Date/Time Data Handling In Snowflake
Handling date & timestamp format while loading data into snowflake needs special consideration and many of us are not fully aware of it, specially with CSV data file loading. There are default settings which we don’t have to touch but we must know how to use then while creating file formats so copy command works as epxected and data loading happens without any error or any data loss.
This video will describe different scenario with date and timestamp text formats in csv data file and how date/timestamp paramters in the file format object control this conversion.

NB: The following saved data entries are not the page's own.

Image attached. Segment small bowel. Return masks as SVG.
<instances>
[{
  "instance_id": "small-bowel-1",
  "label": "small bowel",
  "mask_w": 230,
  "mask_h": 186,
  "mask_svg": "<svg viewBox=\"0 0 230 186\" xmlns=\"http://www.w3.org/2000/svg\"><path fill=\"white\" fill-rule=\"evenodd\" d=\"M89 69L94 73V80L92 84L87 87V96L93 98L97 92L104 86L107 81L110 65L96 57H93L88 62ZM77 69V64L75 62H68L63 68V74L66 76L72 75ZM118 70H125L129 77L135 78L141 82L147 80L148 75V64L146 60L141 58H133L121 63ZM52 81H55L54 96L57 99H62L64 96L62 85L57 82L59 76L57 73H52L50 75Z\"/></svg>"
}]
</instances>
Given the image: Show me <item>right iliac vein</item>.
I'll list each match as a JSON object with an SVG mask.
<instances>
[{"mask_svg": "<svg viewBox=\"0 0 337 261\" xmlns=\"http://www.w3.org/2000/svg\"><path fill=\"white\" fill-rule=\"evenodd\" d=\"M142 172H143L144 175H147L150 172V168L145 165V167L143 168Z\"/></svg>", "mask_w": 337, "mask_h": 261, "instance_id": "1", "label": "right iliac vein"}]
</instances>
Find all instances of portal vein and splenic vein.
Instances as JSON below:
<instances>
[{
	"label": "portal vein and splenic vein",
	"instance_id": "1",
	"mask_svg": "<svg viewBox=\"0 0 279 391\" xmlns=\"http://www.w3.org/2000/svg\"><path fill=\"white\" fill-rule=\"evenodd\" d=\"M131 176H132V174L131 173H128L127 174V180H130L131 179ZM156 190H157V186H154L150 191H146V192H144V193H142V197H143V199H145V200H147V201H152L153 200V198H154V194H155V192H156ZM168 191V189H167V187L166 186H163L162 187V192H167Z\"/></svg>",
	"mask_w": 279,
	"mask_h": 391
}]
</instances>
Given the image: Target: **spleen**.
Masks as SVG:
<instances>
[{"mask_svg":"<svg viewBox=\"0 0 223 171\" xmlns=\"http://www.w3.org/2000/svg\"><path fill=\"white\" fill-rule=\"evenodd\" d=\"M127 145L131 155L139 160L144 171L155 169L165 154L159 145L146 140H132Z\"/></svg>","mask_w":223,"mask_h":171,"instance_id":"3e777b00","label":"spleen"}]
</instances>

Once you complete this video, you will be able to answer following questions
This episode will describe different scenario with date and timestamp text formats in csv data file and how date/timestamp paramters in the file format object control this conversion. Once you complete this video, you will be able to answer following questions
- date datatype handling Consideration In Snowflake with CSV data files.

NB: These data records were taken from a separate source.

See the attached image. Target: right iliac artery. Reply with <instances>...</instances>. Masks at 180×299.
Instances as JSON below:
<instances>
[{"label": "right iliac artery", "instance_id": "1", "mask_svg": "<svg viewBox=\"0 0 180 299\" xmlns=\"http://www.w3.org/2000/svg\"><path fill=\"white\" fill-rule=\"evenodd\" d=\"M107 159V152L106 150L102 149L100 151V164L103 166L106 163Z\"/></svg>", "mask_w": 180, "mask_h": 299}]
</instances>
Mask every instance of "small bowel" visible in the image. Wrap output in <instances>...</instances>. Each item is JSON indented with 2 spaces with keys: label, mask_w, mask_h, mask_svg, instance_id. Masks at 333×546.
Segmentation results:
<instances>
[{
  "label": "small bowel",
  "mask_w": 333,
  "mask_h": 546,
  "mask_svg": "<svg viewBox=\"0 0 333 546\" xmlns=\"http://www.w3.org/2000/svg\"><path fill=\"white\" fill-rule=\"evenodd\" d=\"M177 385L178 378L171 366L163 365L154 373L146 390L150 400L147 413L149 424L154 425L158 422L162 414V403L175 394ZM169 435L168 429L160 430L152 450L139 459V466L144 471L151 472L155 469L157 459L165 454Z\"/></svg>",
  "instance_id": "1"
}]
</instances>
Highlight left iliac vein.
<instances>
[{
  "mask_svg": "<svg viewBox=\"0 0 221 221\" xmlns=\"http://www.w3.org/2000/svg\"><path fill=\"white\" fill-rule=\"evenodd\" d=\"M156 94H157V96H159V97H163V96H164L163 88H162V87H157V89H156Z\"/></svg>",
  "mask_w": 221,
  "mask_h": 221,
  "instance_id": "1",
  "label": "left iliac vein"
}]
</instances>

- upper and lower bound values for date datatype in Snowflake.
- timestamp datatype handling Consideration In Snowflake with CSV data files.
- milli second and nano second precision applicability while loading data.
- Paramter used to configure different file format while loading csv data into snowflake.
- data loading performance with date and timestamp fields.
Sample Data Set
Here is the data set which is used in this guide.
SQL Scripts Used for Date/Time Data Formats
Part-01
Loading Date & Timestamp Formats with any special paramters
-- Step-01 : lets start with a table called bookings
-- it has 5 columns, accomodate data typles like date, time, datetime & timestamp.
create or replace transient table bookings(
booking_id number,
booking_dt date,
booking_time time,
booking_dt_time datetime,
booking_timestamp timestamp
);
-- csv file format call csv_ff with standard paramters.
-- no additional paramter for date and time is used to
-- see how does it work with default settings.
create or replace file format csv_ff
type = 'csv'
compression = 'none'
field_delimiter = ','
record_delimiter = '\n'
skip_header = 1
field_optionally_enclosed_by = '\042';
-- lets use the snowsql to run and load a sample cvs file.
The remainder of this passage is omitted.